(Text section Opens)

Reclassifications. Certain prior period amounts have been reclassified to conform to the current-period presentation.


- 8 -

UGI CORPORATION AND SUBSIDIARIES
Notes to Condensed Consolidated Financial Statements
(unaudited)
(Currency in millions, except per share amounts)

Note 3 — Accounting Changes

Adoption of New Accounting Standards

Employee Share-based Payments. During the first quarter of Fiscal 2017, the Company adopted new accounting guidance regarding share-based payments. See Note 2 for a detailed description of the impact of the new guidance.
Equity Method Accounting. During the first quarter of Fiscal 2017, the Company adopted new accounting guidance regarding the accounting for an investment that qualifies for use of the equity method as a result of an increase in an investor’s level of ownership or influence. The guidance requires that the equity method investor add the cost of acquiring an additional interest to the current basis of the investor’s previously held interest and adopt the equity method of accounting as of the date such investment qualifies for equity method accounting. The new guidance eliminates the previous requirement in such circumstances to apply the effects of the equity method of accounting retrospectively. The guidance is required to be applied prospectively. The adoption of the new guidance did not impact our consolidated financial statements.
Accounting Standards Not Yet Adopted

Goodwill Impairment. In January 2017, the Financial Accounting Standards Board (“FASB”) issued Accounting Standards Update ("ASU") No. 2017-04, “Simplifying the Test for Goodwill Impairment.” Under the new accounting guidance, an entity will no longer determine goodwill impairment by calculating the implied fair value of goodwill by assigning the fair value of a reporting unit to all of its assets and liabilities as if that reporting unit had been acquired in a business combination. Instead, an entity will perform its goodwill impairment tests by comparing the fair value of a reporting unit with its carrying amount. An entity will recognize an impairment charge for the amount by which the carrying amount exceeds the reporting unit’s fair value but not to exceed the total amount of the goodwill of the reporting unit. In addition, an entity should consider income tax effects from any tax deductible goodwill on the carrying amount of the reporting unit when measuring the goodwill impairment, if applicable. The provisions of the new accounting guidance are required to be applied prospectively. The new accounting guidance is effective for the Company for goodwill impairment tests performed in fiscal years beginning after December 15, 2019 (Fiscal 2021). Early adoption is permitted for goodwill impairment tests performed after January 1, 2017. The Company is in the process of assessing the impact on its financial statements from the adoption of the new guidance.

(Text section Closes)
(Stored data Opens)

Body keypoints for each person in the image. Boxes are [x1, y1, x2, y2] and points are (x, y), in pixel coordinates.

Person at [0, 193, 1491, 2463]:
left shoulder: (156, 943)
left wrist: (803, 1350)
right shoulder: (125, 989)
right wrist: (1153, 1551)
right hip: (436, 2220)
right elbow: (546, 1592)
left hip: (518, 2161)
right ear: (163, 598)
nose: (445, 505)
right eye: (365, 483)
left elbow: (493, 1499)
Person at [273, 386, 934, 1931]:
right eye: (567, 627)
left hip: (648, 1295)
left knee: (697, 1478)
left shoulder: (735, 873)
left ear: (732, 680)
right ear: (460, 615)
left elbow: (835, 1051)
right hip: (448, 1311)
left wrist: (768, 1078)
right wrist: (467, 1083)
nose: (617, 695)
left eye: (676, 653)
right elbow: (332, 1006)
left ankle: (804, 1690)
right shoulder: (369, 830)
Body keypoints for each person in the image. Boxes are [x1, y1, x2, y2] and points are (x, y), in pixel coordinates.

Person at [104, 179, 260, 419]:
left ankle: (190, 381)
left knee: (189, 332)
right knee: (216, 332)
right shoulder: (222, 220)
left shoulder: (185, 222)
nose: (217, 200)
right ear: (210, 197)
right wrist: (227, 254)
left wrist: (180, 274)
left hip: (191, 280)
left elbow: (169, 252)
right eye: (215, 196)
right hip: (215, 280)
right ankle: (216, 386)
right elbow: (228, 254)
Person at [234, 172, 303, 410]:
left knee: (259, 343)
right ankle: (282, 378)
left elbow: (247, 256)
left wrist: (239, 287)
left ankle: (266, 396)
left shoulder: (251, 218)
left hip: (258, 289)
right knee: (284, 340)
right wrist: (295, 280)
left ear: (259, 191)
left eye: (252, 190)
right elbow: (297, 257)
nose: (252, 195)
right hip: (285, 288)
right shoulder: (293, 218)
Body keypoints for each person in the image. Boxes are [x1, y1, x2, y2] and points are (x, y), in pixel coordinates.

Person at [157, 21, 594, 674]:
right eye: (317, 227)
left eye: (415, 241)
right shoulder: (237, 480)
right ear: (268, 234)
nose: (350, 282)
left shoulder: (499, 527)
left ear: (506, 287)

(Stored data Closes)

Exercise details
Could you continue the UGI Corporation note on accounting changes, starting right after its last sentence?

Expected answer
Cash Flow Classification. In August 2016, the FASB issued ASU No. 2016-15, “Classification of Certain Cash Receipts and Cash Payments.” This ASU provides guidance on the classification of certain cash receipts and payments in the statement of cash flows. The amendments in this ASU are effective for interim and annual periods beginning after December 15, 2017 (Fiscal 2019). Early adoption is permitted. The amendments in the ASU should generally be adopted on a retrospective basis. The Company is in the process of assessing the impact on its financial statements from the adoption of the new guidance.

In November 2016, the FASB issued ASU No. 2016-18, “Statement of Cash Flows: Restricted Cash.” This ASU provides guidance on the classification of restricted cash in the statement of cash flows. The amendments in this ASU are effective for interim and annual periods beginning after December 15, 2017 (Fiscal 2019). Early adoption is permitted. The amendments in the ASU should be adopted on a retrospective basis. The Company is in the process of assessing the impact on its financial statements from the adoption of the new guidance.

Leases. In February 2016, the FASB issued ASU No. 2016-02, "Leases." This ASU amends existing guidance to require entities that lease assets to recognize the assets and liabilities for the rights and obligations created by those leases on the balance sheet. The new guidance also requires additional disclosures about the amount, timing and uncertainty of cash flows from leases. The amendments in this ASU are effective for annual reporting periods beginning after December 15, 2018 (Fiscal 2020). Early adoption is permitted. Lessees must apply a modified retrospective transition approach for leases existing at, or entered into after, the beginning of the earliest comparative period presented in the financial statements. The Company is in the process of assessing the impact on its financial statements from the adoption of the new guidance but anticipates an increase in the recognition of right-of-use assets and lease liabilities.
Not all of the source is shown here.